Why waste money on seal offs when you can use sealtite.


----------



## Switched (Dec 23, 2012)

It's all okay, they used the fire ******ant spray foam!:thumbsup:


----------



## Wirenuting (Sep 12, 2010)

Mich drew said:


> Why waste money on seal offs when you can use sealtite.


Why would they need to seal it off? It might look like garbage, but it's not on the hazardous side..


----------



## Jhellwig (Jun 18, 2014)

Wirenuting said:


> Why would they need to seal it off? It might look like garbage, but it's not on the hazardous side..


It violates several things but from that pic it is not violating section 500. That isn't to say that there isn't one hidden from view though.

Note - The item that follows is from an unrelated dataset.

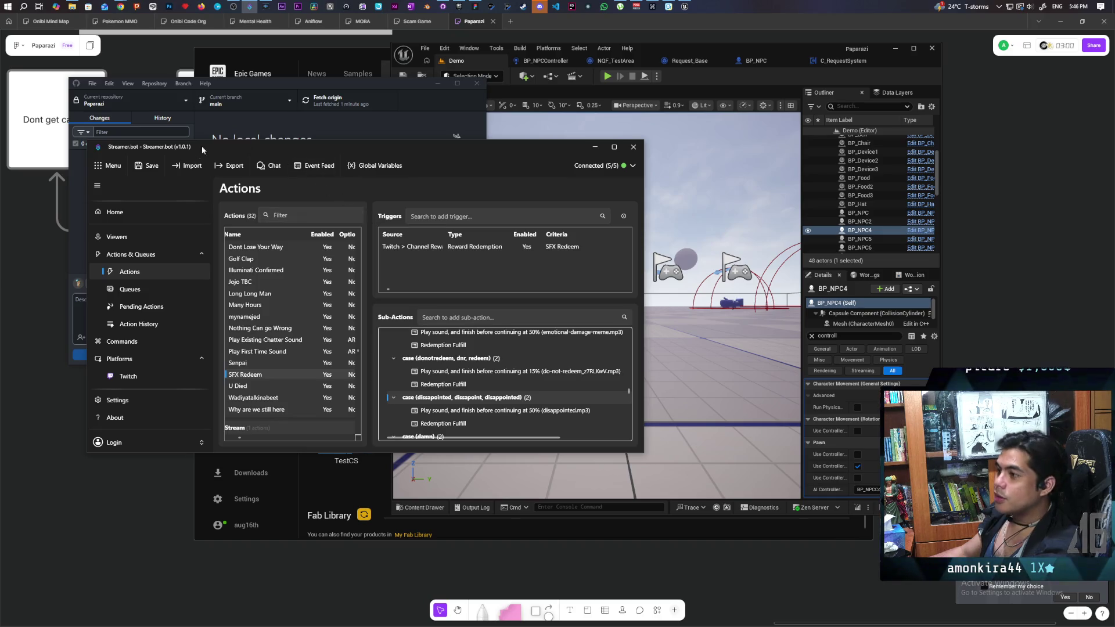
left_click(147, 166)
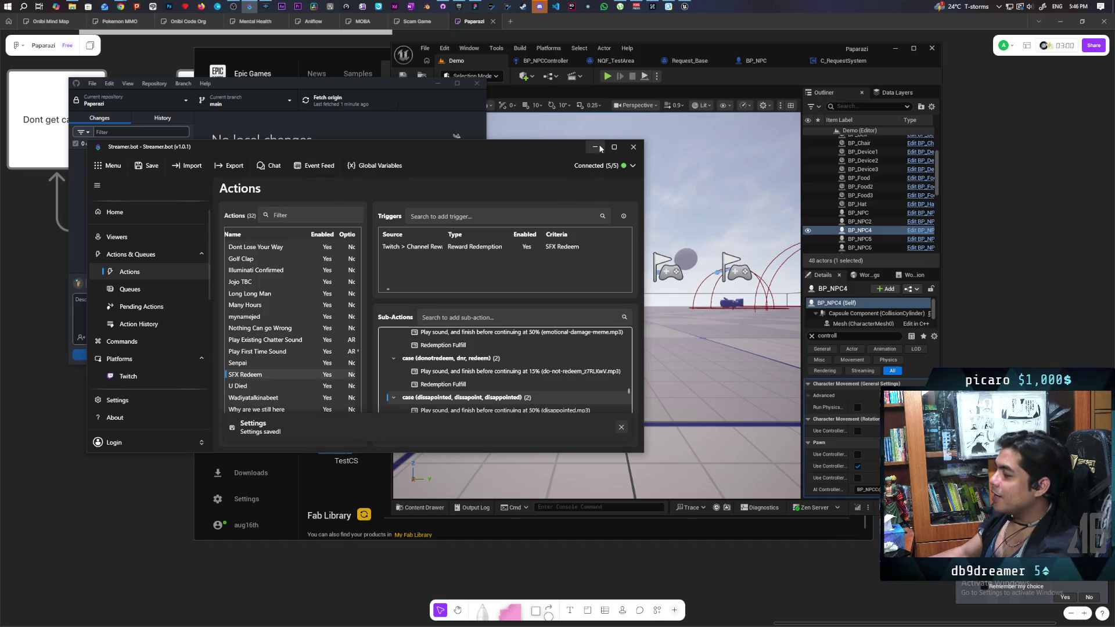
Return to Streamer.bot and scroll to the SFX Redeem default case to open its options.
left_click(596, 146)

Seams like many gas stations are bad in that area. It is a real head scratcher when you see a pipe coming out of the packing hole on the seal off.


----------



## madrone48 (Aug 15, 2012)

Mich drew said:


> Why waste money on seal offs when you can use sealtite.


Sealoffs, sealtite, what's the difference?!?


----------



## chicken steve (Mar 22, 2011)

Assuming this *out of* the zone(s), the only code issue may be proper securing of the sealtight


~CS~


----------



## 99cents (Aug 20, 2012)

Definitely not a hazardous location.


----------



## Black Dog (Oct 16, 2011)

480sparky said:


>


Why are all the seal offs not strait....?:no:


----------



## Pete m. (Nov 19, 2011)

Black Dog said:


> Why are all the seal offs not strait....?:no:


Oh, so you want code compliance and quality workmanship?:laughing:

Pete


----------



## Big John (May 23, 2010)

I've done a lot of "creative" chit, but I at least I've ever supported an X fitting off a mess of liquid-tight.


----------



## hardworkingstiff (Jan 22, 2007)

Pete m. said:


> Oh, so you want code compliance and quality workmanship?:laughing:
> 
> Pete


That costs extra! :laughing:

My gut says there is a 504.30 violation.


----------



## Pete m. (Nov 19, 2011)

hardworkingstiff said:


> That costs extra! :laughing:
> 
> My gut says there is a 504.30 violation.


Good call!!:thumbsup:

I wouldn't be suprised!!

Pete


----------



## oliquir (Jan 13, 2011)

panels are not expl proof anyway, its ugly but not dangerous


----------